Text excerpt —
2021 Minnesota Film, Video and Digital Grants Announced
The Jerome Foundation Board of Directors authorized 8 grants and 5 finalist awards totaling $168,000 to early career filmmakers in Minnesota, based on the recommendations of the Minnesota Film, Video and Digital Grant Program Review Panel.
This program supports two tracks:
connected to the creation of new narrative, documentary, experimental or animated works in film, video or digital formats.
for early career filmmakers to engage in self-designed mentorship with experienced directors and further their filmmaking craft and/or professional skills while working on a specific film, video or digital production project.
Of the 39 applications submitted for production grants, four production grants of $30,000 each were authorized to:
Tommy Franklin (he/him/his) is a filmmaker, writer, producer, creator of Weapon of Choice Podcast, and Founder of Special Menu Productions. Franklin is a 2020 Sundance Short Documentary Film Fund Grantee, 2020 Kartemquin Films Diverse Voices in Docs Fellow, 2020 Saint Paul Neighborhood Network New Angle Fellow, Metropolitan Regional Arts Council 2020 Next Step Awardee, and was a finalist for the 2021 Sundance Institute Episodic Lab. He collaborates in philanthropic and grassroots organizing communities to produce content he believes in, indiscriminate of form or medium. As a survivor of incarceration (born in prison and having served time as an adult), Franklin’s creative work radically reimagines power structures across issues while advocating for criminal legal reform and visions for Black liberation.

Parts of the exercise —
- a) In the grants announcement, condense the paragraph beginning "Tommy Franklin (he/him/his) is a filmmaker" into a short bulleted list that keeps its main facts.
- b) Change the grants announcement by writing out the part starting with "2021 Minnesota Film, Video" and going on through "or digital formats.", with "Board of Directors" replaced by "Board of Trustees".
- c) According to the grants announcement, how many applications were submitted for production grants?

Extracted material —
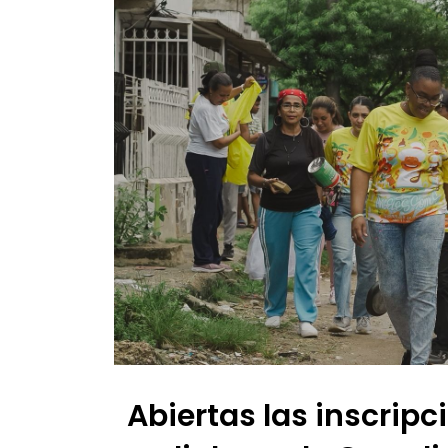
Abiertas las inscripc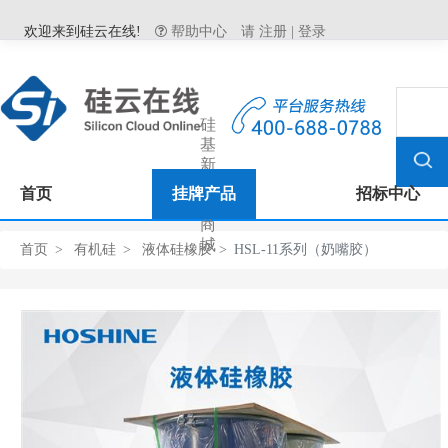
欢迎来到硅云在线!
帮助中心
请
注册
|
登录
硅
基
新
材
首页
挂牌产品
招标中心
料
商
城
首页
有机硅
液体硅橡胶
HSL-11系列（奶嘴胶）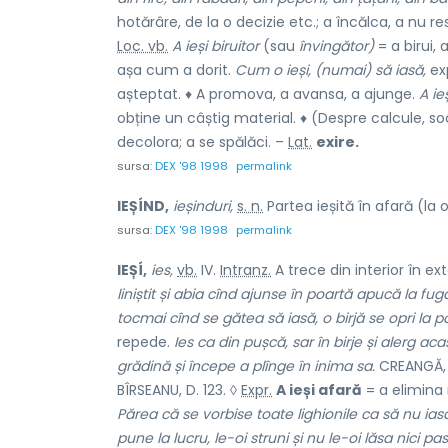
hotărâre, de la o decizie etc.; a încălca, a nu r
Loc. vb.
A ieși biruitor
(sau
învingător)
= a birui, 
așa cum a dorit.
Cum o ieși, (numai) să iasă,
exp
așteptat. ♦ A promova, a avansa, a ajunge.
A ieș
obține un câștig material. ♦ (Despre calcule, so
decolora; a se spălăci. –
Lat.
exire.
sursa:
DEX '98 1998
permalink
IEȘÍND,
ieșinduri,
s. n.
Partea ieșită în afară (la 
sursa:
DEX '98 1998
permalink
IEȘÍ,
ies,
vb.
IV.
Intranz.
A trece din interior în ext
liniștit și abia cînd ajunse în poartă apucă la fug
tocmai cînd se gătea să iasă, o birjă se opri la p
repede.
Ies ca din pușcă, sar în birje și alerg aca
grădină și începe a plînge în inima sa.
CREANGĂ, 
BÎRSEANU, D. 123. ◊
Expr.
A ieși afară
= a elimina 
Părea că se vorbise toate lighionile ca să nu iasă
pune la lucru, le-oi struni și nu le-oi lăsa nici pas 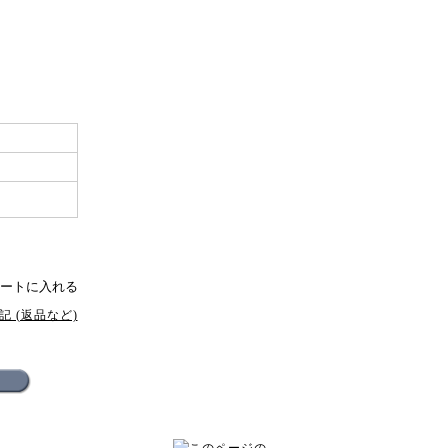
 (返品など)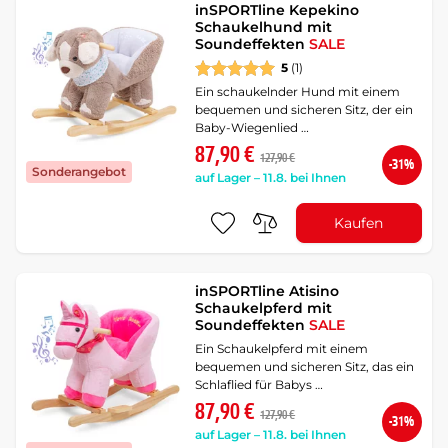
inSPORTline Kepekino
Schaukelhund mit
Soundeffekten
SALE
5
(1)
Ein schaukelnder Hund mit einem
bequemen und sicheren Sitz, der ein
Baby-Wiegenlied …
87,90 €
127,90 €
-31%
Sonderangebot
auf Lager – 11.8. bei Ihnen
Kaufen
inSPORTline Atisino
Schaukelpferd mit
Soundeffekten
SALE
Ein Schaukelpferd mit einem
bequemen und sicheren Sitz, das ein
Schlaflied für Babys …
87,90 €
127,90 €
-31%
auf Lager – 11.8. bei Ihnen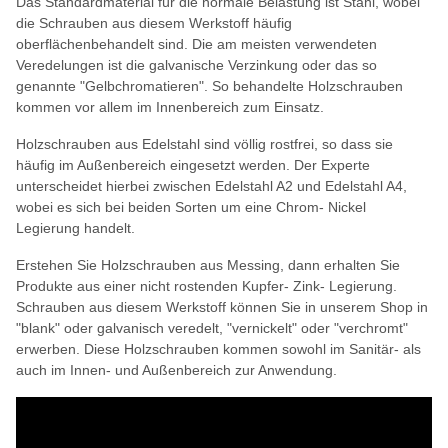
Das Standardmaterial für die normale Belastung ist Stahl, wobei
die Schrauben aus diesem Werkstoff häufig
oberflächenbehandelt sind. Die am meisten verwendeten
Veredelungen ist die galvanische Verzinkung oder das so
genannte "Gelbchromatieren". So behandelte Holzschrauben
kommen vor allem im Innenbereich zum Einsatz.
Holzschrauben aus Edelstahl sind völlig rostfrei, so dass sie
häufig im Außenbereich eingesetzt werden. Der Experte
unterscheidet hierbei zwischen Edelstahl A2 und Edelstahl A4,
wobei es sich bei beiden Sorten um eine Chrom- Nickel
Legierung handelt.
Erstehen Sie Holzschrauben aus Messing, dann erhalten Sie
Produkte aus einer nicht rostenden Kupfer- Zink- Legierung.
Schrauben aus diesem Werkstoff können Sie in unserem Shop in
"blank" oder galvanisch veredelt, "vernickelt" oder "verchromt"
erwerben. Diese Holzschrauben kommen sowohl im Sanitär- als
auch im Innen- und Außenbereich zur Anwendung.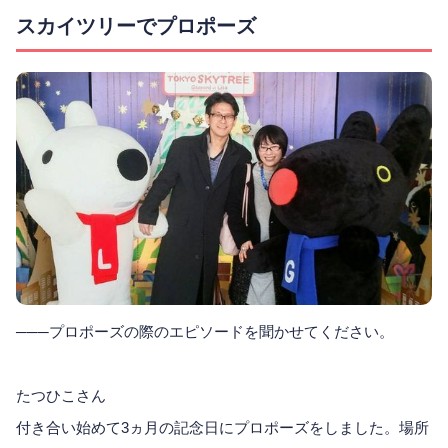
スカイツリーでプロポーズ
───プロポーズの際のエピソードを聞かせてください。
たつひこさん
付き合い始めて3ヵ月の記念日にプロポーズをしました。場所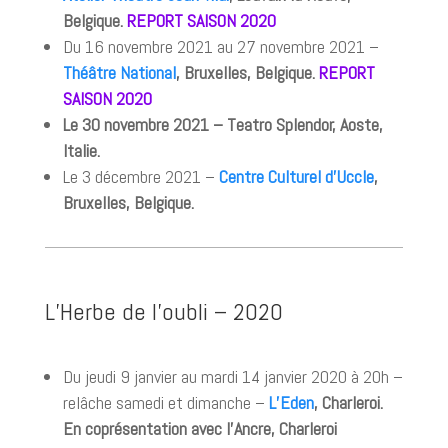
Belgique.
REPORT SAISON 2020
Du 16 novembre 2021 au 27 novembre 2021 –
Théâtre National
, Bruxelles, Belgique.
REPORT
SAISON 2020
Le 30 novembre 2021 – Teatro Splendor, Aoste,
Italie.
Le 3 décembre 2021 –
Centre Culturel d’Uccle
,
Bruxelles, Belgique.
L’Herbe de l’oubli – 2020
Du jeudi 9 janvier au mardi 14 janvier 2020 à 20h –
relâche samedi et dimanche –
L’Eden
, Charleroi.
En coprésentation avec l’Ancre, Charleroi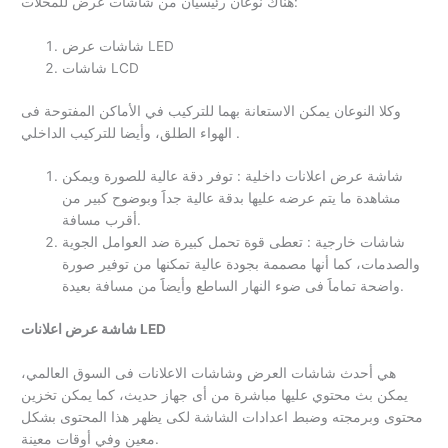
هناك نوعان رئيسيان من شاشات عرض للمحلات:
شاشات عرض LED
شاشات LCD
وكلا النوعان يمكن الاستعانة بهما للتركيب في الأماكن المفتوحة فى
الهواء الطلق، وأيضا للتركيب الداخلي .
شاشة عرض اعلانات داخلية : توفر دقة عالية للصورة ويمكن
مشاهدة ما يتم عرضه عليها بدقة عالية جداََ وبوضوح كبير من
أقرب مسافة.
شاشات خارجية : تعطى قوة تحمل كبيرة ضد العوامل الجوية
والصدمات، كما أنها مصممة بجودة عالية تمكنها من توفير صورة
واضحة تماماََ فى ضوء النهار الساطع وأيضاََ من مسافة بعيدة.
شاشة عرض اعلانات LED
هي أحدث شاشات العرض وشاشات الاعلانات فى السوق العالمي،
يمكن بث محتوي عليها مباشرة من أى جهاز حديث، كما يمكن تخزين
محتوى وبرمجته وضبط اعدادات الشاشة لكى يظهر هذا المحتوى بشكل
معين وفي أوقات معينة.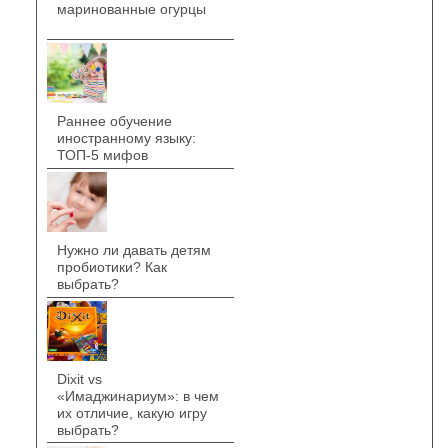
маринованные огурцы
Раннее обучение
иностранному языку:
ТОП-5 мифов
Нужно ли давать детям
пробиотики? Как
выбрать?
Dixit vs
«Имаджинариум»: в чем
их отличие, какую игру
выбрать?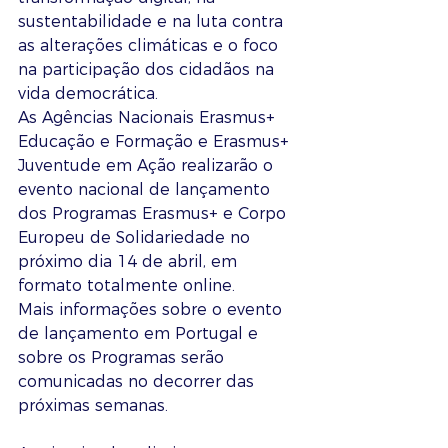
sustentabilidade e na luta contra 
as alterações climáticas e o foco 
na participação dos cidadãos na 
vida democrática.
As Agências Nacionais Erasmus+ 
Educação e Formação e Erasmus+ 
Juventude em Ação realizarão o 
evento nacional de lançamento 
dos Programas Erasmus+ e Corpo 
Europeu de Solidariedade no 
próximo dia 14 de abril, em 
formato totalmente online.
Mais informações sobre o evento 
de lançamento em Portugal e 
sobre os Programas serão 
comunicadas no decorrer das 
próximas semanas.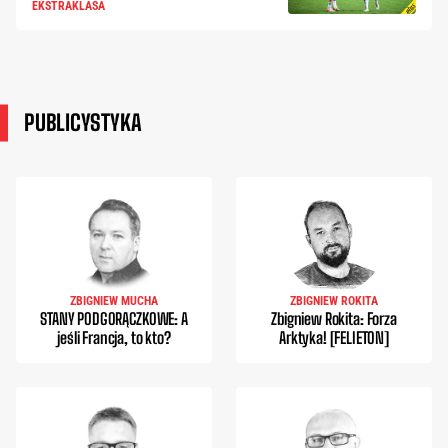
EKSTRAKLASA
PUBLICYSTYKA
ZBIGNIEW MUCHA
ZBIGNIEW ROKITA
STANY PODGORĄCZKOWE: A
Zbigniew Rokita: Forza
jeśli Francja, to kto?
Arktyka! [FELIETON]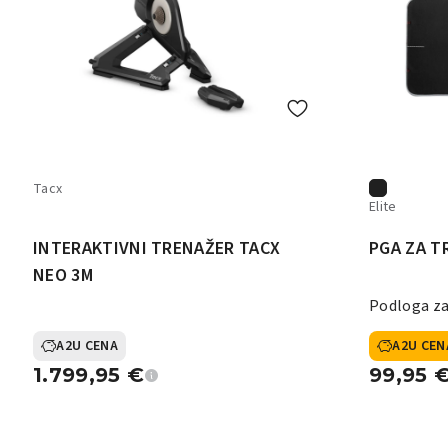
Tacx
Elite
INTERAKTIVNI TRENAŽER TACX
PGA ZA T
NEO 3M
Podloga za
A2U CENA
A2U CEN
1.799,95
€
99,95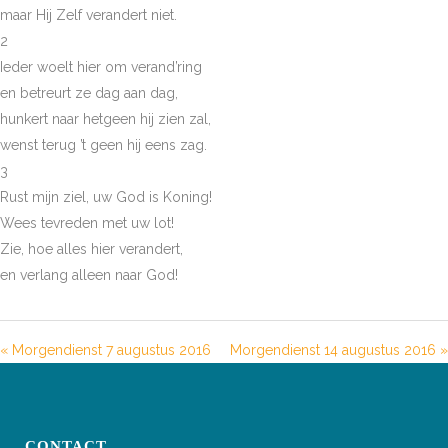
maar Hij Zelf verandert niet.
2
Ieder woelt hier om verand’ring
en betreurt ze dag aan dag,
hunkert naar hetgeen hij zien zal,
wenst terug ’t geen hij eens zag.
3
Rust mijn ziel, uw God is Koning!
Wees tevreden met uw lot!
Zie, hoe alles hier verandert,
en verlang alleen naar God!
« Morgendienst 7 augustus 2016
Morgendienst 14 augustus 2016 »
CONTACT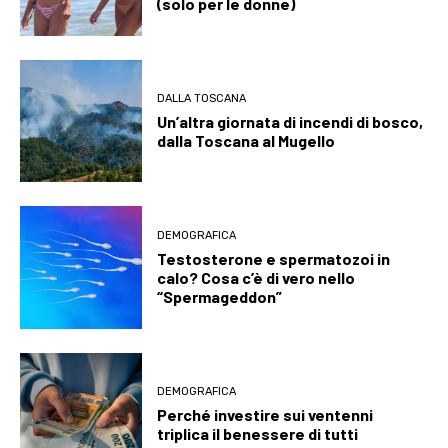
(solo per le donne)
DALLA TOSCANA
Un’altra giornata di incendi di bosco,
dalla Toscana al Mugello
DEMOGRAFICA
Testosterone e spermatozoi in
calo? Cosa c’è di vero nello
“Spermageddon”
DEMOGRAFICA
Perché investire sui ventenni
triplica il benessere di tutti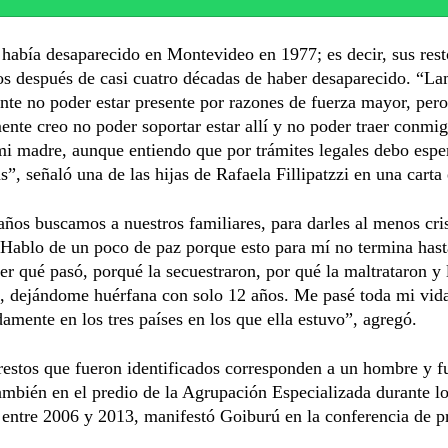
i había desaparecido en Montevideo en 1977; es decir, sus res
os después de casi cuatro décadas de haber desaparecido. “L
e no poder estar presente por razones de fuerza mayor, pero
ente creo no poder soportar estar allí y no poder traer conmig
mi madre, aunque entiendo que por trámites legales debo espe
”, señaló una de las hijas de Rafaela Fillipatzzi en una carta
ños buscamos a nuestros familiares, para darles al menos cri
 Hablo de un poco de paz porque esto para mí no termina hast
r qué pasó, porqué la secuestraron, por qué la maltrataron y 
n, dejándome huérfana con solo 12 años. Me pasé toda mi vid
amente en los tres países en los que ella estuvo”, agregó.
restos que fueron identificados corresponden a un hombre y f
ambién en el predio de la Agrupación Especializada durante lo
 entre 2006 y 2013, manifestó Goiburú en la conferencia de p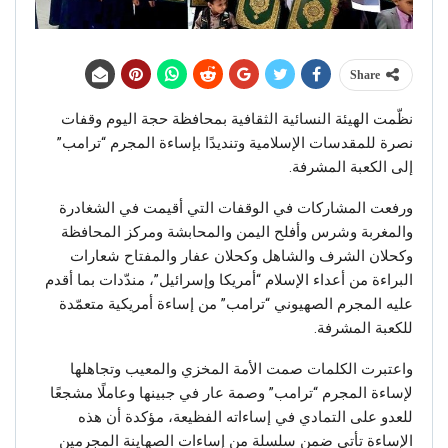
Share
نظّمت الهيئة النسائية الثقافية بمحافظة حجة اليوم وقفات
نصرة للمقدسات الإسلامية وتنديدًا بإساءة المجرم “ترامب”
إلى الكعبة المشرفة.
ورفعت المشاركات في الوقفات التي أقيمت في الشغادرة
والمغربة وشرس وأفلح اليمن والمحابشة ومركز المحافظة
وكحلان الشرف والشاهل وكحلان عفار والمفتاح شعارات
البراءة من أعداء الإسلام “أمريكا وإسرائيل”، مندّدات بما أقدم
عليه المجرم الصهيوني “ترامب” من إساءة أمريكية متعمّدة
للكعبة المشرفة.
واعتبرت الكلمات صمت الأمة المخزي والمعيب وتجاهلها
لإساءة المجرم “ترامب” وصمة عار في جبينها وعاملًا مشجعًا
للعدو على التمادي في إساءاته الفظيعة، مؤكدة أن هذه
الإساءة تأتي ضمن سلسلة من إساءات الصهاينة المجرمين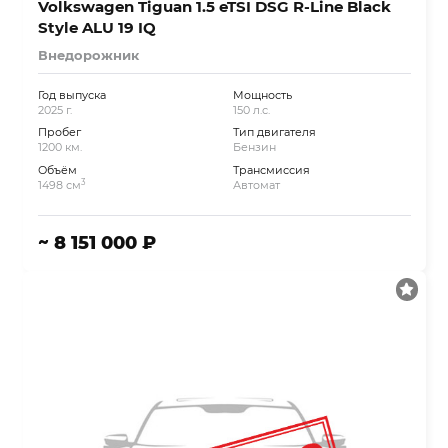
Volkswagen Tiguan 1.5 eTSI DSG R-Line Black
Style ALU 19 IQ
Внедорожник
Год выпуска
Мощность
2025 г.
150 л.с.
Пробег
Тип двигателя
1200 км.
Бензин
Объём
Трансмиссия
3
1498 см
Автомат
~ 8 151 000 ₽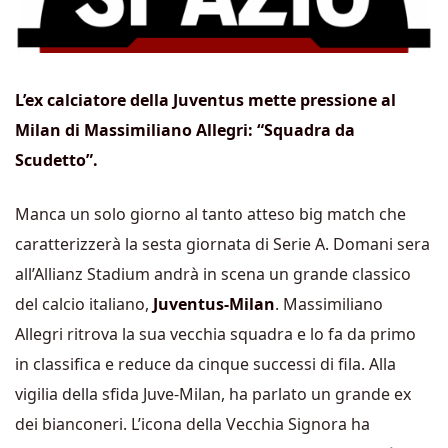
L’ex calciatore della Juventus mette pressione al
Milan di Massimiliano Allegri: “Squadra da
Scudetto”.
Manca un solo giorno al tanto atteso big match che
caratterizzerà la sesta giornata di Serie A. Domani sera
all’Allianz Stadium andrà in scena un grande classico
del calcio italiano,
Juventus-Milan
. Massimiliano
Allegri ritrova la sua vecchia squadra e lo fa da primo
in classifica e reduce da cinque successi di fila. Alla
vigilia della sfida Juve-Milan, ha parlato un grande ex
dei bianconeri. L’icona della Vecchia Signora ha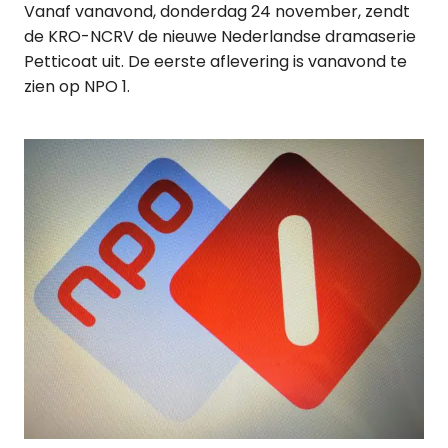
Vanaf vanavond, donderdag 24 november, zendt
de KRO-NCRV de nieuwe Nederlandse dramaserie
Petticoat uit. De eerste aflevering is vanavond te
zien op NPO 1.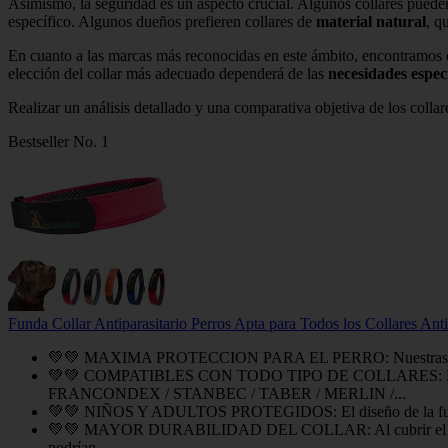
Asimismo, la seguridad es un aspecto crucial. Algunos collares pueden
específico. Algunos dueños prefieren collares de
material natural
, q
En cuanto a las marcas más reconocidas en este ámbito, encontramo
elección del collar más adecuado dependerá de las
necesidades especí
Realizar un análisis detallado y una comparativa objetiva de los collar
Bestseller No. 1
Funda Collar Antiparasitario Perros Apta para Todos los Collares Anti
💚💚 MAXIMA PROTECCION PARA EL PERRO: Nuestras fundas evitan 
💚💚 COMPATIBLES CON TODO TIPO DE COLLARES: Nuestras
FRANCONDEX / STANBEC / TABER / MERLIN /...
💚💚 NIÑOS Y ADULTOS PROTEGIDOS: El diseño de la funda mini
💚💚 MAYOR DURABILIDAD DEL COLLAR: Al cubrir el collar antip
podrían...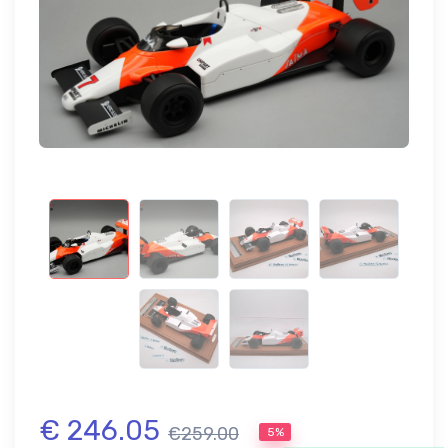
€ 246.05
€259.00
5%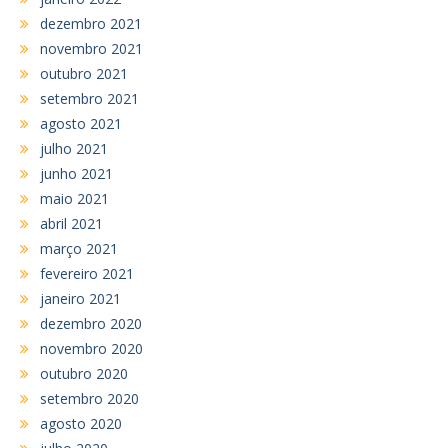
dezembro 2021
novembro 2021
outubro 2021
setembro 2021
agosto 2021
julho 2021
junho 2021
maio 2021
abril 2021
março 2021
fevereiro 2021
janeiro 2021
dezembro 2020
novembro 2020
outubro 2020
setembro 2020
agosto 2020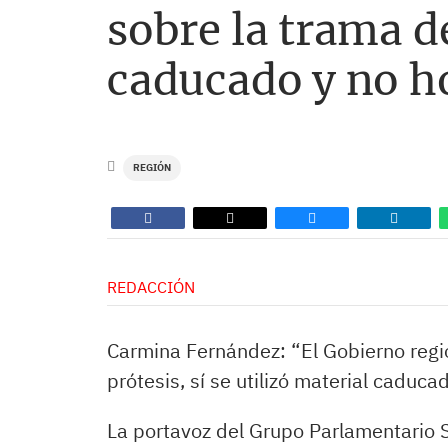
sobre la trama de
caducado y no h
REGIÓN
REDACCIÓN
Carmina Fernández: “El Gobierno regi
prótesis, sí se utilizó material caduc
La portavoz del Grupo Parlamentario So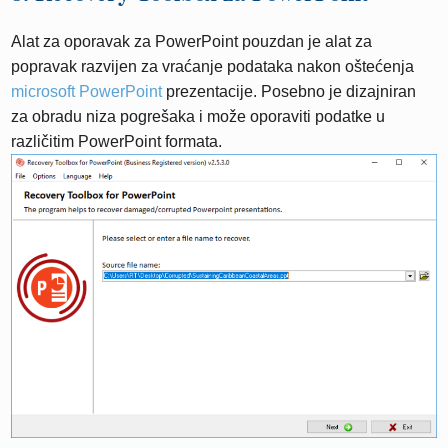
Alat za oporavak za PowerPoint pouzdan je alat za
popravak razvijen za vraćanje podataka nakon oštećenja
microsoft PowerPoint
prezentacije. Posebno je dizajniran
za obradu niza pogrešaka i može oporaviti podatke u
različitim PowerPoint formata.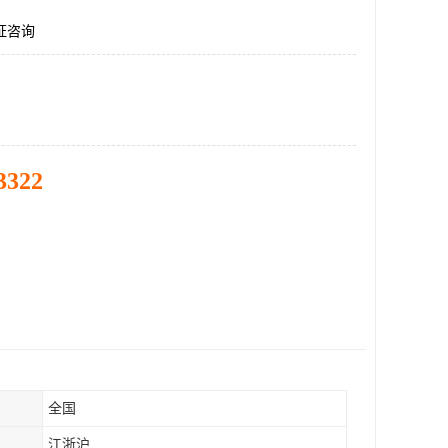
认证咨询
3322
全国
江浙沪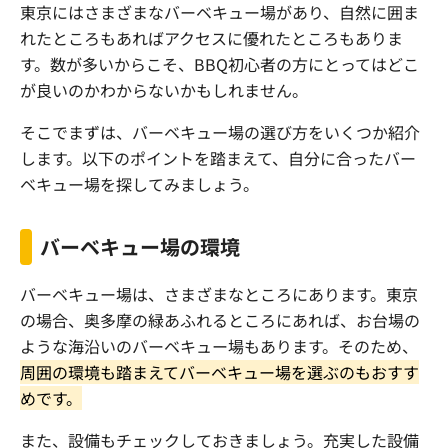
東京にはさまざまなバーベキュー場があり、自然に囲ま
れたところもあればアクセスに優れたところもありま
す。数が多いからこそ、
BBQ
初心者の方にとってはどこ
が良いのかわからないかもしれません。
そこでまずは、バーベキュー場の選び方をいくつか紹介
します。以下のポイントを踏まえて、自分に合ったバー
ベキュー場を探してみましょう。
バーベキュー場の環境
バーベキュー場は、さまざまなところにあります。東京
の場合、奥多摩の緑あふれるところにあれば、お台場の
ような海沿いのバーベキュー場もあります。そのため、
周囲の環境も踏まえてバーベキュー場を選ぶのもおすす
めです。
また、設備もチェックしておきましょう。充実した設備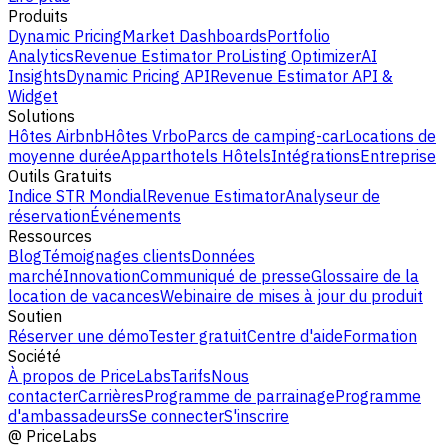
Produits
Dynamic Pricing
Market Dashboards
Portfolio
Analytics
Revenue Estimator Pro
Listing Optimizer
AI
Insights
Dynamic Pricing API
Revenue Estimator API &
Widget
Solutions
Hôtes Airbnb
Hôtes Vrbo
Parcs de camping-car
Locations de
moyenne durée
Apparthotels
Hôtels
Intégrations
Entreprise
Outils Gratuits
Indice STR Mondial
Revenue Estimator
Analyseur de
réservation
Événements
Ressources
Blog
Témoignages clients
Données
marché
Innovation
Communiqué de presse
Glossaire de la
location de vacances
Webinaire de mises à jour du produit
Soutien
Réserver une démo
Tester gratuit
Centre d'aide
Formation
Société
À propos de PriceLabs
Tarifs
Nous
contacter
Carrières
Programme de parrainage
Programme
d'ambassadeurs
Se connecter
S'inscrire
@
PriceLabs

Exercise results —
- a)
- Tommy Franklin (he/him/his) is a filmmaker, writer, and producer. He created the Weapon of Choice Podcast and founded Special Menu Productions.
- His 2020 honors: Sundance Short Documentary Film Fund Grantee, Kartemquin Films Diverse Voices in Docs Fellow, Saint Paul Neighborhood Network New Angle Fellow, and Metropolitan Regional Arts Council Next Step Awardee.
- He was a finalist for the 2021 Sundance Institute Episodic Lab.
- He works with philanthropic and grassroots organizing communities on content he believes in, in any form or medium.
- He was born in prison and served time as an adult. His work reimagines power structures, advocates for criminal legal reform, and supports visions for Black liberation.

- b)
2021 Minnesota Film, Video and Digital Grants Announced
The Jerome Foundation Board of Trustees authorized 8 grants and 5 finalist awards totaling $168,000 to early career filmmakers in Minnesota, based on the recommendations of the Minnesota Film, Video and Digital Grant Program Review Panel.
This program supports two tracks:
connected to the creation of new narrative, documentary, experimental or animated works in film, video or digital formats.

- c) 39 applications were submitted for production grants.